Tumours used were a spontaneous mammary carcinoma (MCa) of CBA mice, and a rapidly growing Ehrlich ascites tumour (EAT) of Swiss albino mice. The MCa tumour has been maintained by serial passages in syngeneic mice at 12- or 14-day intervals in a solid form. Tumour is weakly immunogenic for syngeneic recipients as shown by different methods in vivo (Bašic and Varga 1979).

Single cell suspension from MCa was prepared as described by Oršolić and Bašic (2003) and inoculated intravenously to mice to produce tumour nodules (metastases). Cells of EAT were used and maintained in male Swiss albino mice through serial intraperitoneal inoculation at seven-day intervals in an ascites form. EAT is immunogenic for syngeneic recipients (Saha and Mondal 2000).

EAT cell suspension

After harvesting from peritoneal cavity the viability of cells was determined by trypan blue dye assay and it was more than 90%. The desired concentration of tumour cells (2×10⁶ cells per 0.5 ml) was injected to mice ip.
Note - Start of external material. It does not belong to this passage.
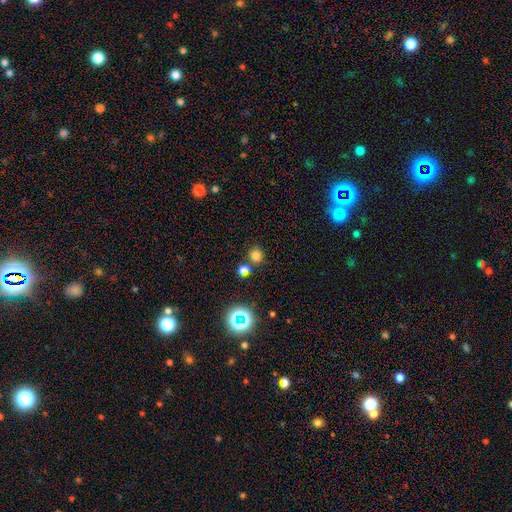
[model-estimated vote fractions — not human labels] This appears to be a smooth galaxy with no disk features (72%) that is round (87%). Merging: none (74%).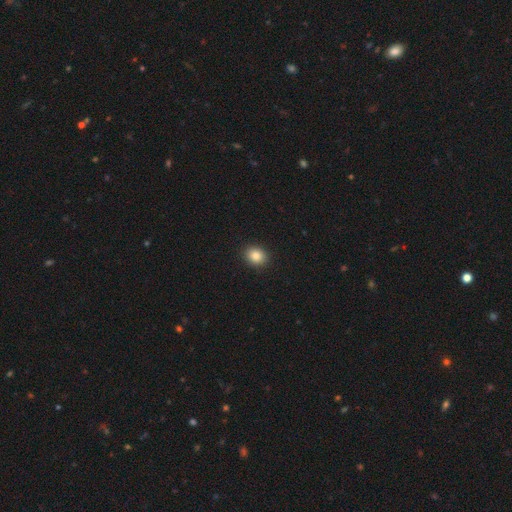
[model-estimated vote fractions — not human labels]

Water-soluble derivative of propolis (WSDP) treatment

A water-soluble derivative of propolis (WSDP) was prepared by the method described previously (Nikolov et al. 1987). Briefly, propolis collected in the hilly area near Zagreb, Croatia, was extracted with 96% ethanol, which was filtered and evaporated to dryness in a vacuum evaporator. The resultant resinous product was added to a stirred solution of 8% L-lysine (Sigma Chemie, Deisenhofen, Germany) and freeze-dried to yield WSDP, a yellow-brown powder. WSDP was stored under sterile conditions at 4°C. Before use WSDP was dissolved in distilled water and given per os (po) to mice at a dose of 50 mg kg⁻¹. Recent analyses by high performance liquid chromatography (HPLC) from our laboratory have shown that our preparations of WSDP speciments from Croatian propolis contained m/V total polyphenols 14.78% (caffeic acid 2.02%, naringenin 2.41%, chrysin 2.45%, pinocembrin 3.06%, galangin 2.12%).

Polyphenolic compounds

Caffeic acid (CA) – 3, 4-dihydroxycinnamic acid was purchased from Aldrich–chemie (Milwaukee, WI, USA). Ca was dissolved in ethanol and further dilutions were made in water. The final concentration of ethanol was less than 0.1% or equal to it and given per os (po) to mice at a dose of 50 mg kg⁻¹.

Quercetin dihydrate (QU) was purchased from Fluka, BioChemica, Switzerland. QU was dissolved in ethanol and further dilutions were made in water. The final concentration of ethanol was less than 0.1% or equal to it and given per os (po) to mice at doses of 50 mg kg⁻¹.

Caffeic acid phenethyl ester (CAPE) was synthesized by esterification of caffeic acid with phenethyl alcohol (molar ratios 1:15) in benzene (refluxing, 3–4 days, water removed by dean-stark trap). Following work-up, excess phenethyl alcohol was removed by Kugelröhr distillation (60°C,(0.1 mm Hg) to give pure CAPE, mp 126–128°C, needles (benzene or H₂O), 40% yield. It was shown that properties of natural and synthetic CAPE were identical (Grunberger et al. 1988). CAPE was dissolved in ethanol and further dilutions were made in water. The final concentration of ethanol was less than 0.1% or equal to it and given per os (po) to mice at dose of 50 mg kg⁻¹.

Count of the total number of cells present in the peritoneal cavity

Four groups comprising 27 mice were injected ip with 2×10⁶ tumour cells/mouse. The test components were given daily for 7 days starting 2 h prior tumour inoculation, and the daily dose contained 50 mg kg⁻¹ body weight. Seven mice of each experimental group were killed on day 7 after inoculation of EAT cells to determine NK activity of splenocytes. On day 14 after tumour cell inoculation seven mice were killed and 3 ml of saline were inoculated into the abdominal cavity and after gentle agitation of abdominal well, the solution containing peritoneal cells was removed. Total number of cells, differential count of the cells present in the peritoneal cavity, and macrophage spreading were determined. The remaining animals were used for the survival analysis.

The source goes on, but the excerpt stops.